> GOAL:
Express the items below as a JSON list of strings, with one string for each line and no blank lines.

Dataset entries
______________________________

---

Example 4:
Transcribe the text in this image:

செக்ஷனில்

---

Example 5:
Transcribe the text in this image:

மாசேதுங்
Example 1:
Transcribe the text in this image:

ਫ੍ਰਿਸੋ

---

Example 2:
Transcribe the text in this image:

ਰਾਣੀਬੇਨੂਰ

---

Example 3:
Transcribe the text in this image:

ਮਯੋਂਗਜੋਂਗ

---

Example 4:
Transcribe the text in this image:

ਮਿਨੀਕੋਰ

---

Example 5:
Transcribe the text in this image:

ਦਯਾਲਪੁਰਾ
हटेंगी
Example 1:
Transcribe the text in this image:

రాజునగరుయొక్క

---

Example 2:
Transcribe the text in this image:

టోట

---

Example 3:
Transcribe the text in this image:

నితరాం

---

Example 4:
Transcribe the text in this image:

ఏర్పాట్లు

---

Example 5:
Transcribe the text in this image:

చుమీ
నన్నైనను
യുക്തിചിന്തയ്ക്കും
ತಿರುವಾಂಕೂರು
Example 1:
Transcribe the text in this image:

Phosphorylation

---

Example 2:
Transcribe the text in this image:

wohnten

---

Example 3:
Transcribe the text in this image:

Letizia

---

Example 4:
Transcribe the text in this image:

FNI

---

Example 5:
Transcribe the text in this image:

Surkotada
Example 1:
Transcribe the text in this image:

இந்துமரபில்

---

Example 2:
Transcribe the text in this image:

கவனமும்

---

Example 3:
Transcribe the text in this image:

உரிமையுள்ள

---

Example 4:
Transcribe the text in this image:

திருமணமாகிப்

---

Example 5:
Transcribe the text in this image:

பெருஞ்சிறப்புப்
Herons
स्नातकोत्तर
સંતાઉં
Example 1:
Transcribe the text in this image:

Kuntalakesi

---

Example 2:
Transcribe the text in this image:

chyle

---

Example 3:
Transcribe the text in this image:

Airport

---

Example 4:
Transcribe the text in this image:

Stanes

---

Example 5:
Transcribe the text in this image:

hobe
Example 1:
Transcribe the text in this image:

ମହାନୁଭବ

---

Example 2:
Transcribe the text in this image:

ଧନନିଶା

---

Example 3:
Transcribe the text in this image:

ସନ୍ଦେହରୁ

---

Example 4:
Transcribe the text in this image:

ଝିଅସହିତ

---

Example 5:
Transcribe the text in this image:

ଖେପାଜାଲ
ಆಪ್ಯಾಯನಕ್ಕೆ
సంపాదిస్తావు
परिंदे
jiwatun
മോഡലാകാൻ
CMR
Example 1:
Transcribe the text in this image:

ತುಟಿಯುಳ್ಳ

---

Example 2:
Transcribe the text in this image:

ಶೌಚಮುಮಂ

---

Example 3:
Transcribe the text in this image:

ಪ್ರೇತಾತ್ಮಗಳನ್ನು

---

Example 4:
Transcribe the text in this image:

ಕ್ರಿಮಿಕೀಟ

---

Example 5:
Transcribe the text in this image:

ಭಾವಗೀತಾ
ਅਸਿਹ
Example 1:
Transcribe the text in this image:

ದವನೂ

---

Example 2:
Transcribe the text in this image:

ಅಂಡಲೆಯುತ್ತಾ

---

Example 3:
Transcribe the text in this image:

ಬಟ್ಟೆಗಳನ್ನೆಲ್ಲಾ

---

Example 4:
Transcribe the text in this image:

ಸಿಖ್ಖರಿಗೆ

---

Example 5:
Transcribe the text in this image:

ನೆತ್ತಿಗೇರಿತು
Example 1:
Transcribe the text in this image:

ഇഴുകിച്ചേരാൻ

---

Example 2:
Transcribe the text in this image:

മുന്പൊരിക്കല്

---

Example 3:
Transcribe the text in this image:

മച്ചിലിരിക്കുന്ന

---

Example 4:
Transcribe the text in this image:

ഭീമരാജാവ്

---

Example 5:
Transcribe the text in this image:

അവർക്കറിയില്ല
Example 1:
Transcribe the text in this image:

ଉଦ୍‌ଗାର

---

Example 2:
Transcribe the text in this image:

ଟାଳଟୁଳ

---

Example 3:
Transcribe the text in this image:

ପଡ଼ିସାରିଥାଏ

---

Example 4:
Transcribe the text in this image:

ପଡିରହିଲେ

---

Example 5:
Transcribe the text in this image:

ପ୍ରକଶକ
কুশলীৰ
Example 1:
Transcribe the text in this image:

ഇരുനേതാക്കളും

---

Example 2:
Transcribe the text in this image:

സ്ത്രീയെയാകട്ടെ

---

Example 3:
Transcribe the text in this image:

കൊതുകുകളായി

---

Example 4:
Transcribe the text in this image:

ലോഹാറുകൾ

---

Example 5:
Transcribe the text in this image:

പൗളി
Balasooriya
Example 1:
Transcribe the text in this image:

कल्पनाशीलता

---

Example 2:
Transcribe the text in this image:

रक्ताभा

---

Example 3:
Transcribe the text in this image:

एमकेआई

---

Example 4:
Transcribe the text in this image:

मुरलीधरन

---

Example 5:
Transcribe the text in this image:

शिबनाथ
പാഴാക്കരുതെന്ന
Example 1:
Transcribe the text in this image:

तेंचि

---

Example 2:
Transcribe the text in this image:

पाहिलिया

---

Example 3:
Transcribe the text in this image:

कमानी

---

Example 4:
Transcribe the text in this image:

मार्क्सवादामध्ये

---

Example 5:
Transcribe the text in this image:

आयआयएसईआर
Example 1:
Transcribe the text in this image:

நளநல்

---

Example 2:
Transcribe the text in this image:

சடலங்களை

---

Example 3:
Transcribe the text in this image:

______________________________

> PROBLEM SOLUTION:
[
  "---",
  "Example 4:",
  "Transcribe the text in this image:",
  "செக்ஷனில்",
  "---",
  "Example 5:",
  "Transcribe the text in this image:",
  "மாசேதுங்",
  "Example 1:",
  "Transcribe the text in this image:",
  "ਫ੍ਰਿਸੋ",
  "---",
  "Example 2:",
  "Transcribe the text in this image:",
  "ਰਾਣੀਬੇਨੂਰ",
  "---",
  "Example 3:",
  "Transcribe the text in this image:",
  "ਮਯੋਂਗਜੋਂਗ",
  "---",
  "Example 4:",
  "Transcribe the text in this image:",
  "ਮਿਨੀਕੋਰ",
  "---",
  "Example 5:",
  "Transcribe the text in this image:",
  "ਦਯਾਲਪੁਰਾ",
  "हटेंगी",
  "Example 1:",
  "Transcribe the text in this image:",
  "రాజునగరుయొక్క",
  "---",
  "Example 2:",
  "Transcribe the text in this image:",
  "టోట",
  "---",
  "Example 3:",
  "Transcribe the text in this image:",
  "నితరాం",
  "---",
  "Example 4:",
  "Transcribe the text in this image:",
  "ఏర్పాట్లు",
  "---",
  "Example 5:",
  "Transcribe the text in this image:",
  "చుమీ",
  "నన్నైనను",
  "യുക്തിചിന്തയ്ക്കും",
  "ತಿರುವಾಂಕೂರು",
  "Example 1:",
  "Transcribe the text in this image:",
  "Phosphorylation",
  "---",
  "Example 2:",
  "Transcribe the text in this image:",
  "wohnten",
  "---",
  "Example 3:",
  "Transcribe the text in this image:",
  "Letizia",
  "---",
  "Example 4:",
  "Transcribe the text in this image:",
  "FNI",
  "---",
  "Example 5:",
  "Transcribe the text in this image:",
  "Surkotada",
  "Example 1:",
  "Transcribe the text in this image:",
  "இந்துமரபில்",
  "---",
  "Example 2:",
  "Transcribe the text in this image:",
  "கவனமும்",
  "---",
  "Example 3:",
  "Transcribe the text in this image:",
  "உரிமையுள்ள",
  "---",
  "Example 4:",
  "Transcribe the text in this image:",
  "திருமணமாகிப்",
  "---",
  "Example 5:",
  "Transcribe the text in this image:",
  "பெருஞ்சிறப்புப்",
  "Herons",
  "स्नातकोत्तर",
  "સંતાઉં",
  "Example 1:",
  "Transcribe the text in this image:",
  "Kuntalakesi",
  "---",
  "Example 2:",
  "Transcribe the text in this image:",
  "chyle",
  "---",
  "Example 3:",
  "Transcribe the text in this image:",
  "Airport",
  "---",
  "Example 4:",
  "Transcribe the text in this image:",
  "Stanes",
  "---",
  "Example 5:",
  "Transcribe the text in this image:",
  "hobe",
  "Example 1:",
  "Transcribe the text in this image:",
  "ମହାନୁଭବ",
  "---",
  "Example 2:",
  "Transcribe the text in this image:",
  "ଧନନିଶା",
  "---",
  "Example 3:",
  "Transcribe the text in this image:",
  "ସନ୍ଦେହରୁ",
  "---",
  "Example 4:",
  "Transcribe the text in this image:",
  "ଝିଅସହିତ",
  "---",
  "Example 5:",
  "Transcribe the text in this image:",
  "ଖେପାଜାଲ",
  "ಆಪ್ಯಾಯನಕ್ಕೆ",
  "సంపాదిస్తావు",
  "परिंदे",
  "jiwatun",
  "മോഡലാകാൻ",
  "CMR",
  "Example 1:",
  "Transcribe the text in this image:",
  "ತುಟಿಯುಳ್ಳ",
  "---",
  "Example 2:",
  "Transcribe the text in this image:",
  "ಶೌಚಮುಮಂ",
  "---",
  "Example 3:",
  "Transcribe the text in this image:",
  "ಪ್ರೇತಾತ್ಮಗಳನ್ನು",
  "---",
  "Example 4:",
  "Transcribe the text in this image:",
  "ಕ್ರಿಮಿಕೀಟ",
  "---",
  "Example 5:",
  "Transcribe the text in this image:",
  "ಭಾವಗೀತಾ",
  "ਅਸਿਹ",
  "Example 1:",
  "Transcribe the text in this image:",
  "ದವನೂ",
  "---",
  "Example 2:",
  "Transcribe the text in this image:",
  "ಅಂಡಲೆಯುತ್ತಾ",
  "---",
  "Example 3:",
  "Transcribe the text in this image:",
  "ಬಟ್ಟೆಗಳನ್ನೆಲ್ಲಾ",
  "---",
  "Example 4:",
  "Transcribe the text in this image:",
  "ಸಿಖ್ಖರಿಗೆ",
  "---",
  "Example 5:",
  "Transcribe the text in this image:",
  "ನೆತ್ತಿಗೇರಿತು",
  "Example 1:",
  "Transcribe the text in this image:",
  "ഇഴുകിച്ചേരാൻ",
  "---",
  "Example 2:",
  "Transcribe the text in this image:",
  "മുന്പൊരിക്കല്",
  "---",
  "Example 3:",
  "Transcribe the text in this image:",
  "മച്ചിലിരിക്കുന്ന",
  "---",
  "Example 4:",
  "Transcribe the text in this image:",
  "ഭീമരാജാവ്",
  "---",
  "Example 5:",
  "Transcribe the text in this image:",
  "അവർക്കറിയില്ല",
  "Example 1:",
  "Transcribe the text in this image:",
  "ଉଦ୍‌ଗାର",
  "---",
  "Example 2:",
  "Transcribe the text in this image:",
  "ଟାଳଟୁଳ",
  "---",
  "Example 3:",
  "Transcribe the text in this image:",
  "ପଡ଼ିସାରିଥାଏ",
  "---",
  "Example 4:",
  "Transcribe the text in this image:",
  "ପଡିରହିଲେ",
  "---",
  "Example 5:",
  "Transcribe the text in this image:",
  "ପ୍ରକଶକ",
  "কুশলীৰ",
  "Example 1:",
  "Transcribe the text in this image:",
  "ഇരുനേതാക്കളും",
  "---",
  "Example 2:",
  "Transcribe the text in this image:",
  "സ്ത്രീയെയാകട്ടെ",
  "---",
  "Example 3:",
  "Transcribe the text in this image:",
  "കൊതുകുകളായി",
  "---",
  "Example 4:",
  "Transcribe the text in this image:",
  "ലോഹാറുകൾ",
  "---",
  "Example 5:",
  "Transcribe the text in this image:",
  "പൗളി",
  "Balasooriya",
  "Example 1:",
  "Transcribe the text in this image:",
  "कल्पनाशीलता",
  "---",
  "Example 2:",
  "Transcribe the text in this image:",
  "रक्ताभा",
  "---",
  "Example 3:",
  "Transcribe the text in this image:",
  "एमकेआई",
  "---",
  "Example 4:",
  "Transcribe the text in this image:",
  "मुरलीधरन",
  "---",
  "Example 5:",
  "Transcribe the text in this image:",
  "शिबनाथ",
  "പാഴാക്കരുതെന്ന",
  "Example 1:",
  "Transcribe the text in this image:",
  "तेंचि",
  "---",
  "Example 2:",
  "Transcribe the text in this image:",
  "पाहिलिया",
  "---",
  "Example 3:",
  "Transcribe the text in this image:",
  "कमानी",
  "---",
  "Example 4:",
  "Transcribe the text in this image:",
  "मार्क्सवादामध्ये",
  "---",
  "Example 5:",
  "Transcribe the text in this image:",
  "आयआयएसईआर",
  "Example 1:",
  "Transcribe the text in this image:",
  "நளநல்",
  "---",
  "Example 2:",
  "Transcribe the text in this image:",
  "சடலங்களை",
  "---",
  "Example 3:",
  "Transcribe the text in this image:"
]